The information in your last post shows you have a Legacy install rather than an EFI install. You have large drives but they both show as msdos partition table rather than GPT which would be expected on those size drives. Was this intentional?
I have always have done the slackware default install
Quote:
Originally Posted by yancek
You indicate in your second post that you previous install had an EFI partition which you no longer have? I don't know that this is the source of your problem though.
Yes my previous install had an EFI partition for the slackware install installed elilo. On the second install I did not install lilo i did the grub for I always install lilo then grub then remove lilo, this time i didnt install lilo and just installed grub.
Is there a way to fix this even if i have to do an install from from scratch from the Slackware 15 DVD and do something different when I prep the drives, even if I have to backup everything I have configured as well as second drive to a usb stick and partition and format both drives. For instance change partition table from msdos to GPT or partition with a EFI partition.

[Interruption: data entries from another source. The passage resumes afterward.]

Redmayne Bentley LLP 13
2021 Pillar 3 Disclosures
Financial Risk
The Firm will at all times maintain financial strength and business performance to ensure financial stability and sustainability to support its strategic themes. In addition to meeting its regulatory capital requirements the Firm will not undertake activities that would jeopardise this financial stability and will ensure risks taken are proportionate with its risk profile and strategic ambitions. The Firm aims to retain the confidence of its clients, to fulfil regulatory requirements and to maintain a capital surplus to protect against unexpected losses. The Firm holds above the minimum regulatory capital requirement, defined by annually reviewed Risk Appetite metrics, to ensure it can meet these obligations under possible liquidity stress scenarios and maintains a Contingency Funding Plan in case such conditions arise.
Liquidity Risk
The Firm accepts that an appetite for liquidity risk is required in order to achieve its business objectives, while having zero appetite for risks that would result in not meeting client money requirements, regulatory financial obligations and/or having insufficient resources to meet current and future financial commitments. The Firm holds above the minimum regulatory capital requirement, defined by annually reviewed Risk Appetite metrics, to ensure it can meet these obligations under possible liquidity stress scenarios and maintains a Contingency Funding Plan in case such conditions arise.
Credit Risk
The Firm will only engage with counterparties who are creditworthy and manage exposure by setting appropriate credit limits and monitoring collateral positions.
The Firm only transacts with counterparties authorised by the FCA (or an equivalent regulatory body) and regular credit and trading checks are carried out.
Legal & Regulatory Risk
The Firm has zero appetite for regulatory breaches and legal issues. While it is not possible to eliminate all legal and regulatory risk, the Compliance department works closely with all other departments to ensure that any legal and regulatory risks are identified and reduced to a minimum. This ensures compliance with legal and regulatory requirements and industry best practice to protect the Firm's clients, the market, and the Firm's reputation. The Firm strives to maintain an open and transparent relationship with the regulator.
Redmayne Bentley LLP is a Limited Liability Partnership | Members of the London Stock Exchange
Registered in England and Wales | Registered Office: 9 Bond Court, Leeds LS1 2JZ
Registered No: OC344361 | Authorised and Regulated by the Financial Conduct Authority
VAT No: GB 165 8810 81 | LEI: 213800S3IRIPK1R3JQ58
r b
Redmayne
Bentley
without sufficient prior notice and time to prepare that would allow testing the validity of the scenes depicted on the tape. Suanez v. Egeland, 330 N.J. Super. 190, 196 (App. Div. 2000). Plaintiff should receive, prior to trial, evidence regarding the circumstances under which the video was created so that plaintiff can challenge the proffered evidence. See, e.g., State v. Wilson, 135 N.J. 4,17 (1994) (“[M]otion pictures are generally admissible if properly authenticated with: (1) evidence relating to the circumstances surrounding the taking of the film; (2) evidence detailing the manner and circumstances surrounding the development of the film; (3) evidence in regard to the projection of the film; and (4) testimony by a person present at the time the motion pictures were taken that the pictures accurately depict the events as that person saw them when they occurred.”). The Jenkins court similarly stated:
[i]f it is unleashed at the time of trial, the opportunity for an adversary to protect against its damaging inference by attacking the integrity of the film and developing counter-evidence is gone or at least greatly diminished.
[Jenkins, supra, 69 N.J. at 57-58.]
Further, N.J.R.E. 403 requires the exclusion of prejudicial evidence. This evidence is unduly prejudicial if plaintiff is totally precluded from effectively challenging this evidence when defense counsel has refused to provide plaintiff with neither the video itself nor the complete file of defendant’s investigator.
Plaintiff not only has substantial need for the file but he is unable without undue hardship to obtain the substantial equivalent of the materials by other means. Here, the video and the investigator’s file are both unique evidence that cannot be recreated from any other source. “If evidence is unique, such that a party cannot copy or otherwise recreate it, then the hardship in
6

Would just rather not waste time doing this and have same result would rather do it and have positive results.
Depending on how the uefi firmware is implemented this may work, and can be done from the running system:
create a 250M efi partition formatted as fat32 by reducing swap partition space. Create a /boot/efi and mount the efi partition to /boot/efi
Code:
grub-install --target=x86_64-efi --removable
Should be able to converted sda to gpt with gdisk without any problems.
To convert sdb to gpt may have to shrink the partition a small amount to allow for a gpt partition table at end of disk.

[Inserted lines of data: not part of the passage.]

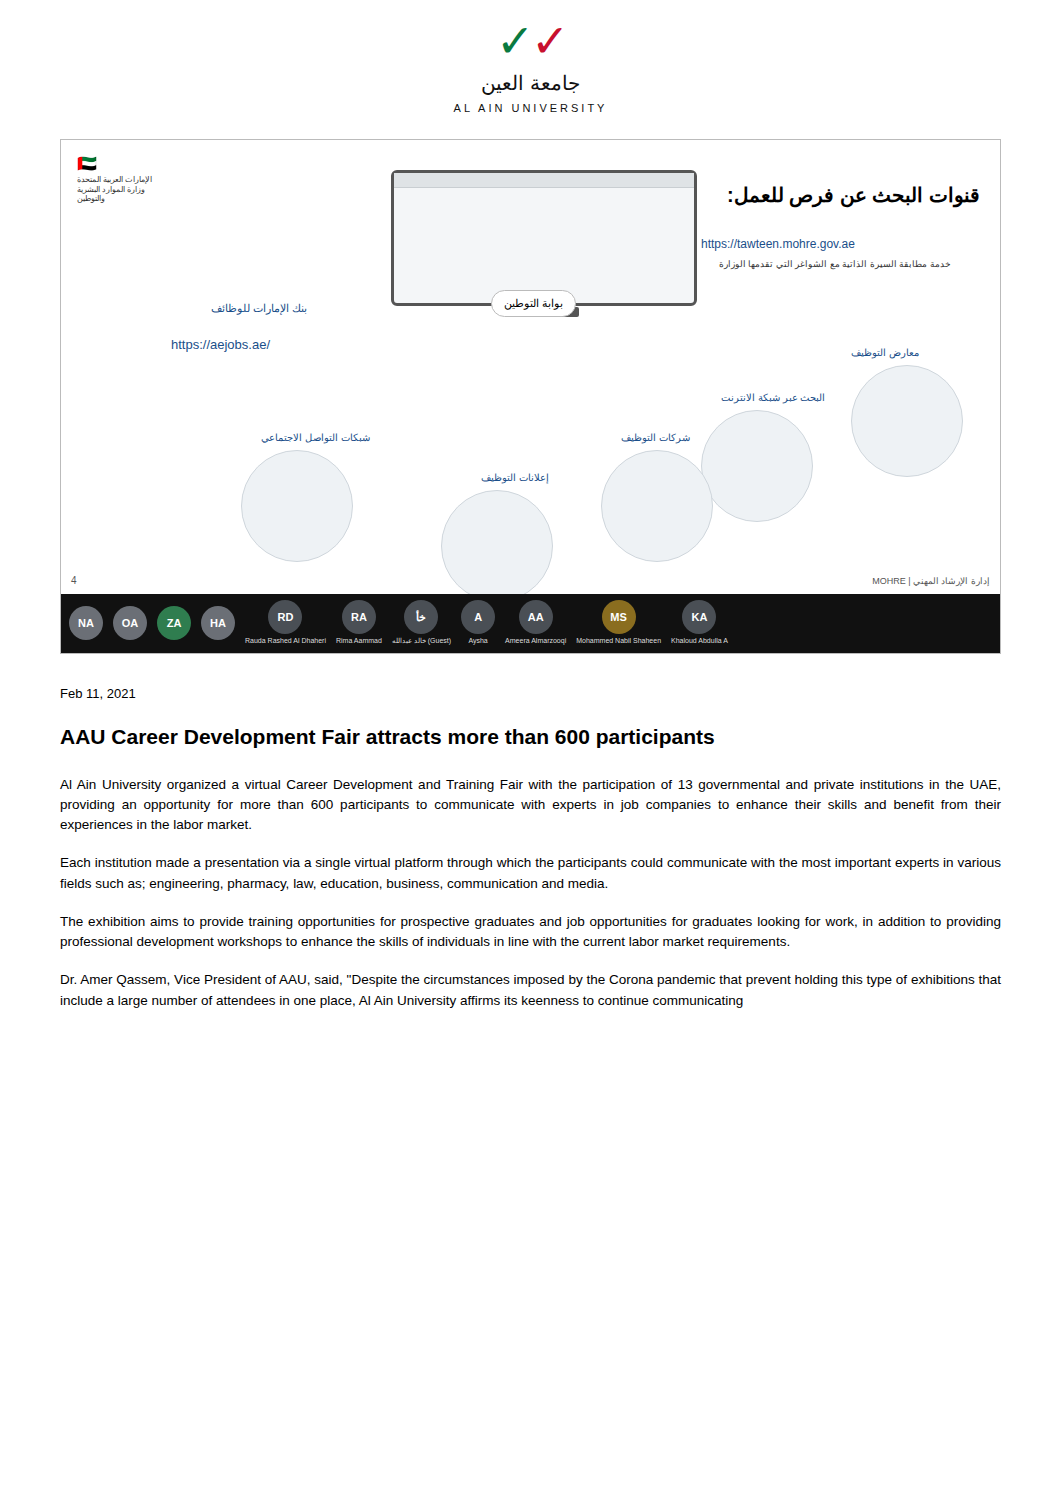✓✓
جامعة العين
AL AIN UNIVERSITY
🇦🇪 الإمارات العربية المتحدة
وزارة الموارد البشرية
والتوطين
قنوات البحث عن فرص للعمل:
https://tawteen.mohre.gov.ae
خدمة مطابقة السيرة الذاتية مع الشواغر التي تقدمها الوزارة
بوابة التوطين
بنك الإمارات للوظائف
https://aejobs.ae/
معارض التوظيف
البحث عبر شبكة الانترنت
شبكات التواصل الاجتماعي
شركات التوظيف
إعلانات التوظيف
4
إدارة الإرشاد المهني | MOHRE
NA
OA
ZA
HA
RD
Rauda Rashed Al Dhaheri
RA
Rima Aammad
خأ
خالد عبدالله (Guest)
A
Aysha
AA
Ameera Almarzooqi
MS
Mohammed Nabil Shaheen
KA
Khaloud Abdulla A
Feb 11, 2021
AAU Career Development Fair attracts more than 600 participants
Al Ain University organized a virtual Career Development and Training Fair with the participation of 13 governmental and private institutions in the UAE, providing an opportunity for more than 600 participants to communicate with experts in job companies to enhance their skills and benefit from their experiences in the labor market.
Each institution made a presentation via a single virtual platform through which the participants could communicate with the most important experts in various fields such as; engineering, pharmacy, law, education, business, communication and media.
The exhibition aims to provide training opportunities for prospective graduates and job opportunities for graduates looking for work, in addition to providing professional development workshops to enhance the skills of individuals in line with the current labor market requirements.
Dr. Amer Qassem, Vice President of AAU, said, "Despite the circumstances imposed by the Corona pandemic that prevent holding this type of exhibitions that include a large number of attendees in one place, Al Ain University affirms its keenness to continue communicating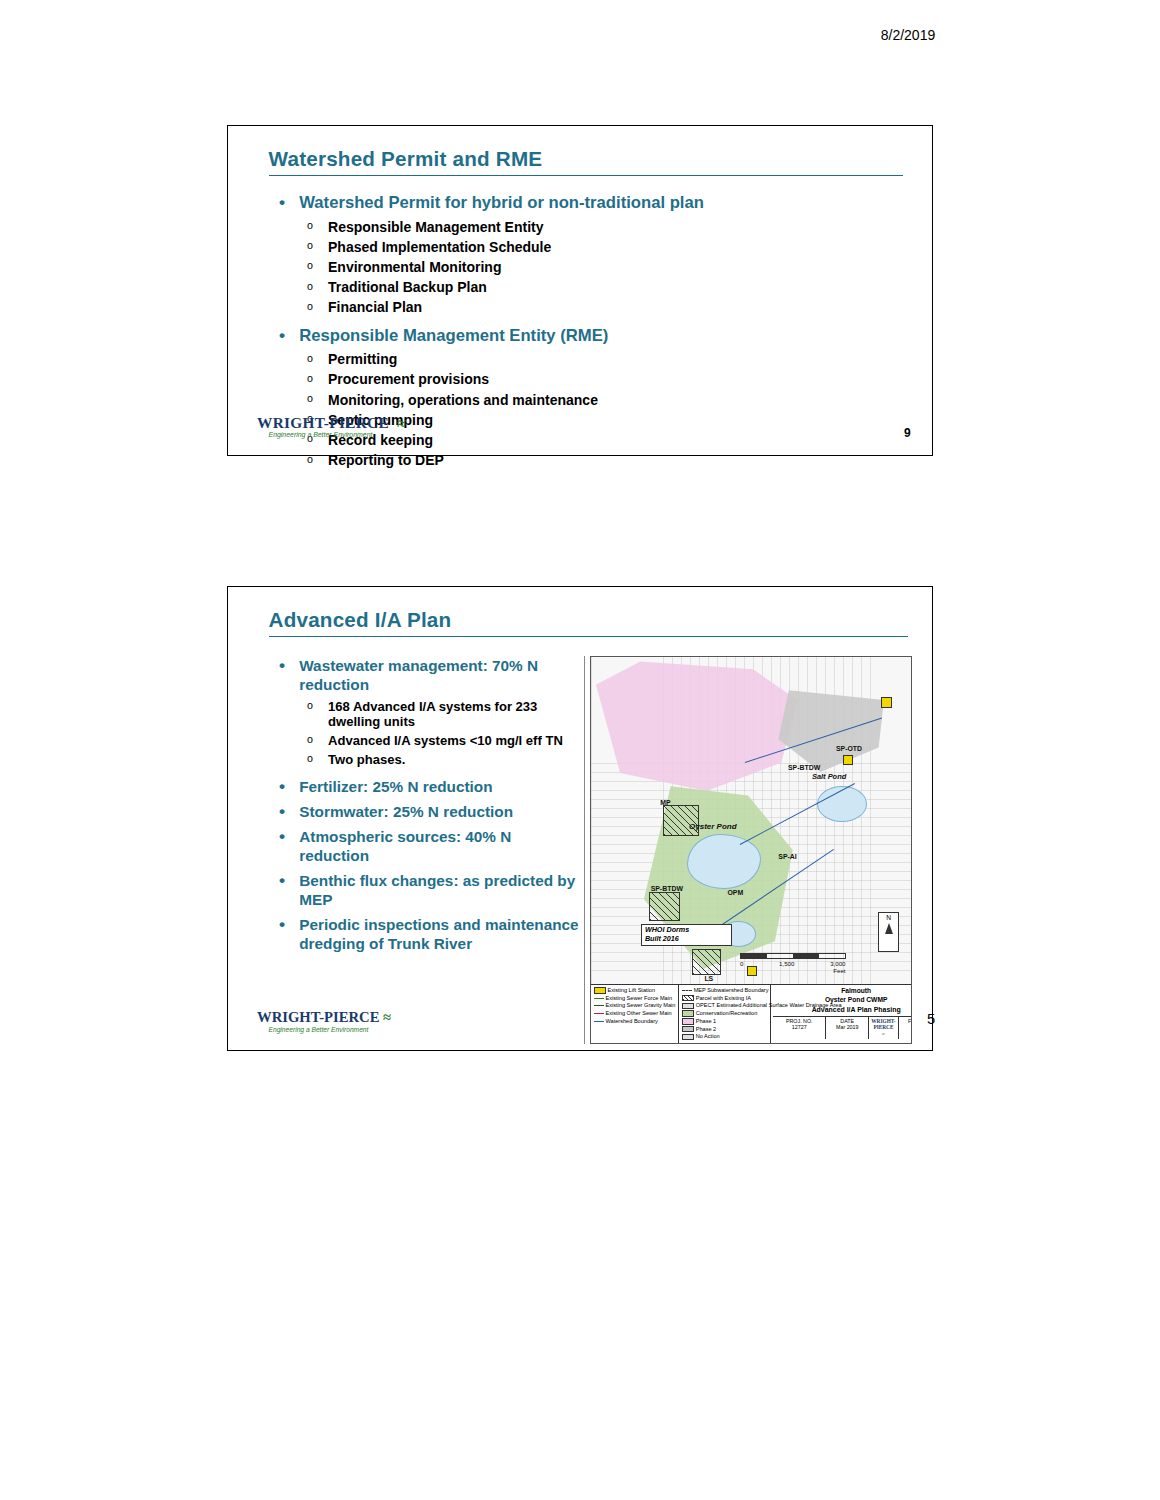8/2/2019
Watershed Permit and RME
Watershed Permit for hybrid or non-traditional plan
Responsible Management Entity
Phased Implementation Schedule
Environmental Monitoring
Traditional Backup Plan
Financial Plan
Responsible Management Entity (RME)
Permitting
Procurement provisions
Monitoring, operations and maintenance
Septic pumping
Record keeping
Reporting to DEP
WRIGHT-PIERCE ≈
Engineering a Better Environment
9
Advanced I/A Plan
Wastewater management: 70% N reduction
168 Advanced I/A systems for 233 dwelling units
Advanced I/A systems <10 mg/l eff TN
Two phases.
Fertilizer: 25% N reduction
Stormwater: 25% N reduction
Atmospheric sources: 40% N reduction
Benthic flux changes: as predicted by MEP
Periodic inspections and maintenance dredging of Trunk River
Oyster Pond
Salt Pond
SP-OTD
SP-BTDW
MP
SP-BTDW
OPM
SP-AI
LS
WHOI Dorms
Built 2016
N
01,5003,000
Feet
Existing Lift Station
Existing Sewer Force Main
Existing Sewer Gravity Main
Existing Other Sewer Main
Watershed Boundary
MEP Subwatershed Boundary
Parcel with Existing IA
OPECT Estimated Additional Surface Water Drainage Area
Conservation/Recreation
Phase 1
Phase 2
No Action
Falmouth
Oyster Pond CWMP
Advanced I/A Plan Phasing
PROJ. NO.
12727
DATE
Mar 2019
WRIGHT-PIERCE ≈
FIGURE:
6-1A
WRIGHT-PIERCE ≈
Engineering a Better Environment
5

Last edited by colorpurple21859; 07-10-2022 at 03:56 PM.
I will try that in the morning, for it is not something i would like to do while connected remotely. Playing around with partitions is out of comfort zone on a running system, but will try it in the morning, I have between now and then to back everything up to a usb stick, then if something happens I loose nothing. Will post back my progress.
Tried running gdisk on /dev/sda remotely and got the following. Makes me think it be safer to back up both drives and do everything from scratch.
Code:
GPT fdisk (gdisk) version 1.0.9
Partition table scan:
MBR: MBR only
BSD: not present
APM: not present
GPT: not present
***************************************************************
Found invalid GPT and valid MBR; converting MBR to GPT format
in memory. THIS OPERATION IS POTENTIALLY DESTRUCTIVE! Exit by
typing 'q' if you don't want to convert your MBR partitions
to GPT format!
***************************************************************
Warning! Unable to generate a proper UUID! Creating an improper one as a last
resort! Windows 7 may crash if you save this partition table!
Warning! Unable to generate a proper UUID! Creating an improper one as a last
resort! Windows 7 may crash if you save this partition table!
Warning! Unable to generate a proper UUID! Creating an improper one as a last
resort! Windows 7 may crash if you save this partition table!
Warning! Secondary partition table overlaps the last partition by
33 blocks!
You will need to delete this partition or resize it in another utility.
Command (? for help):
Three different methods I can think of to make the UEFI BIOS forget what the original UEFI installation planted in NVRAM:
Boot installation media in UEFI mode; use efibootmgr to delete the existing UEFI entry
UEFI BIOS reset
Enter UEFI BIOS, find the entry(s) for UEFI on the first HD's former system partition, delete it
Disk size is a non-issue. 2TB (2000*10^9) disks are fully supported by legacy/MBR partitioning, as it is 2TiB (512*2^32) that is the maximum supported by legacy/MBR partitioning. 2TB disks are approximately 1.819TiB.
I did a reinstall and something flashes before the lilo menu, don't think it the grub2 rescue, but can't be sure. I will mark this solved and when i upgrade to current and install grub2 if it reappears I will come back and try mrmazda's BIOS suggestions. Thank you in for all your comments and suggestions it is greatly appreciated.